Mabel tiene la cartera colgada del hombro. Ya no se la saca cuando sale, lo decidió hace unos años, que no se la iba a sacar ni para hacer pis, que se podía acostumbrar al peso que ejercía como si fuera otra extremidad donde lleva caramelos que se desenvuelven tirando de las dos puntas. Hace un año que no se saca la cartera más allá de las paredes que delimitan su departamento, así que tampoco se sacó la cartera mientras esperó a Catalina, a pesar de que Catalina se retrasó quince minutos porque no calcula que últimamente tarda más en caminar la cuadra que separa la puerta de su casa de la del PH de Negra. Ni calcula que ya no calcula.
Entró tan solemne como solemnes la esperaban ellas. Salvo Negra, que tuvo que pararse para responder el timbre, las demás casi no levantaron la vista del mantel cuando cruzó el umbral de la puerta de la cocina y se sentó en la silla que quedaba libre.
Ya les traigo el té.
Con este anuncio las miradas de Mabel y de Porota volvieron, se encuentraron con la recién llegada Catalina.
¿Había tránsito en la vereda?
Un piquete.
Con razón.
Negra dispone las tres tazas al alcance de las demás y se sienta con la suya. Sorben de a poco, de a una, como si se turnaran para hacer un sonido sutil pero desagradable. Se nota que está demasiado caliente, o que a ninguna le gusta, pero hay que terminarlo antes de ir a la plaza, advierte Negra, porque la que no lo termina, no va. Una vez que el estómago y las manos que sostienen las tazas se ponen tibias de té, que dejan de temblar el pulso y entonces enderazan todo lo que pueden la columna, abren los ojos y parece que la cara se limpia, se ponen a conversar. Comenta primero Porota.
Roberto volvió a quedar congelado.
¿En serio? Qué macana, con lo bien que se lo veía.
Estaba lúcido.
Habrá sido la mejoría de la muerte.
Está congelado, no está muerto.
A mí me trató de seducir.
¿Qué decís, Mabel?
Mabel se queda callada, como en penitencia, y con la mano agarra la correa de la cartera y la incrusta más sobre la clavícula. Las tazas van mostrando sus blancos de fondo. Catalina sonríe y tiene las cejas levantadas en posición fija de sorpresa, o de soplar velas de cumpleaños.
A las cuatro y media están instaladas al aire libre. De la boca de la línea C del subte, sale un camino de adoquines que se bifurca pocos pasos después del último escalón. Hacia la izquierda se despliega una alfombra, como un rompecabezas, de tapas de películas, que toma casi la mitad del pasillo. Tomando la dirección contraria el camino de piedra bordea el arenero. La tierra desde la que se levantan los árboles está medio metro por encima del nivel de la calle, y se delimita con piedras como las del camino. Ahí se sientan las viejas, todos los días, cuando llegan a la plaza. Eligen ese lugar porque en un banco no entrarían las cuatro. Porota es la única que ocasionalmente se para y mira las películas, o le hace un comentario a alguno de los nenes del tobogán.
Cuervo.
Le dice eso a uno negrito, chiquito, que está sentado en la cima y mira para abajo aterrado, como si fuera posible que el tobogán no termine en la arena y que lo hunda para siempre.
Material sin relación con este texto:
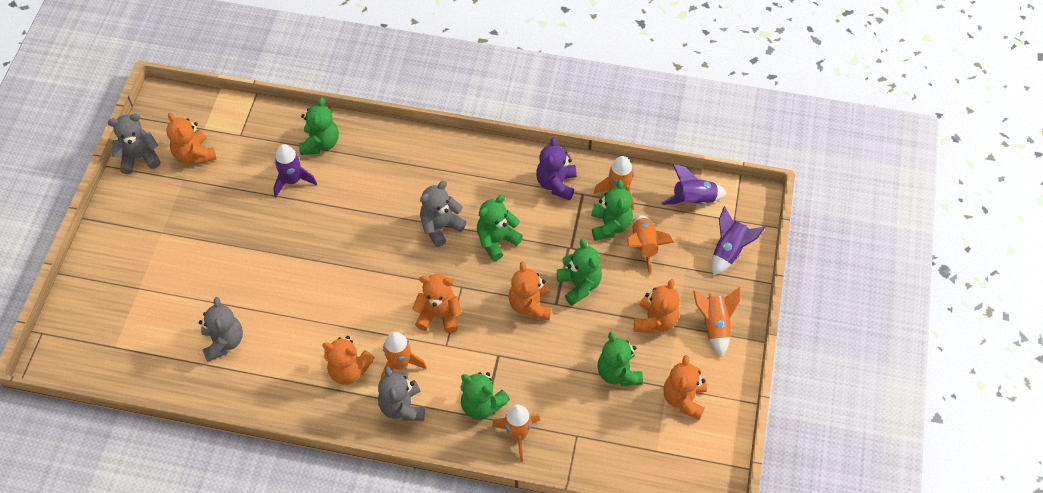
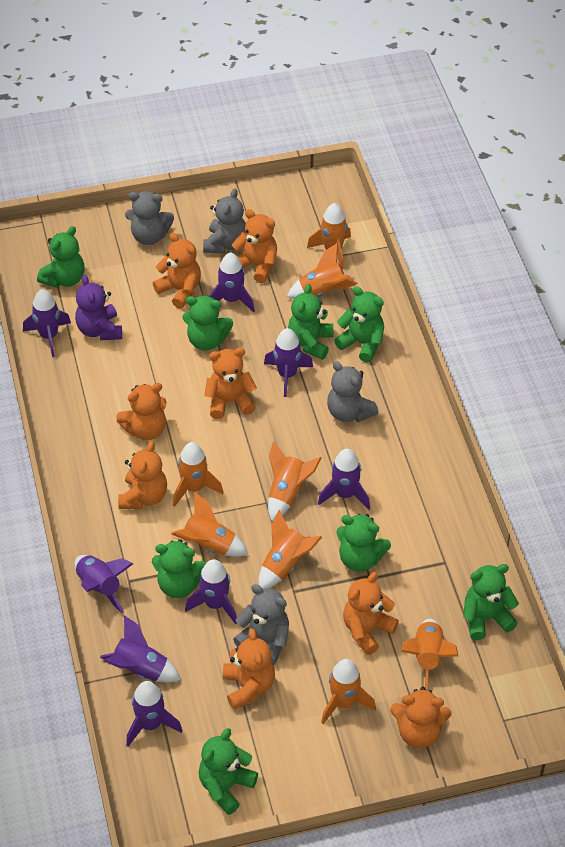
green teddy bear: 6 -> 8
orange rocket: 5 -> 8
orange teddy bear: 6 -> 8
purple rocket: 3 -> 8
Porota, dejá tranquilo al chico.
Que el chico me deje tranquila a mí.
El chico no te está haciendo nada.
¿Cómo qué no? Se para ahí arriba y me mira como si fuera carroña. Cuervo, buitre.
Ya no la escuchan, además tienen la expectativa de que el niño se defienda solo, Porota le dice el nombre de un ave distinta cada vez que vienen a la plaza, la madre debería decirle que tiene que defenderse.
Catalina empieza a tirar la cabeza hacia arriba, el cuello todavía obedece bien el antojo de la mirada. Tiene ojos despiertos, azules. Mira fijo el cielo mientras sostiene el peso de la cabeza en la nuca. Es un día nublado gris parejo, pero una rama de árbol anciano atraviesa las nubes, varios planos antes, y Catalina se queda mirando cuánto se aleja la rama del tronco, tanto que va a parar por encima de su cabeza, y entre ella y el cielo, y ahora las nubes grises están entre sus hojas. Lo cierto es que las demás viejas la tienen sin cuidado, de hecho si le fuera posible conseguir el té por su cuenta, vendría sola o cambiaría de plaza, inclusive, buscaría una más frondosa, con árboles de los que se les ve la sabia o los que en algún momento del año dejan caer la flor amarilla que pisada larga un olor horrible. Tipas. Dan buena sombra.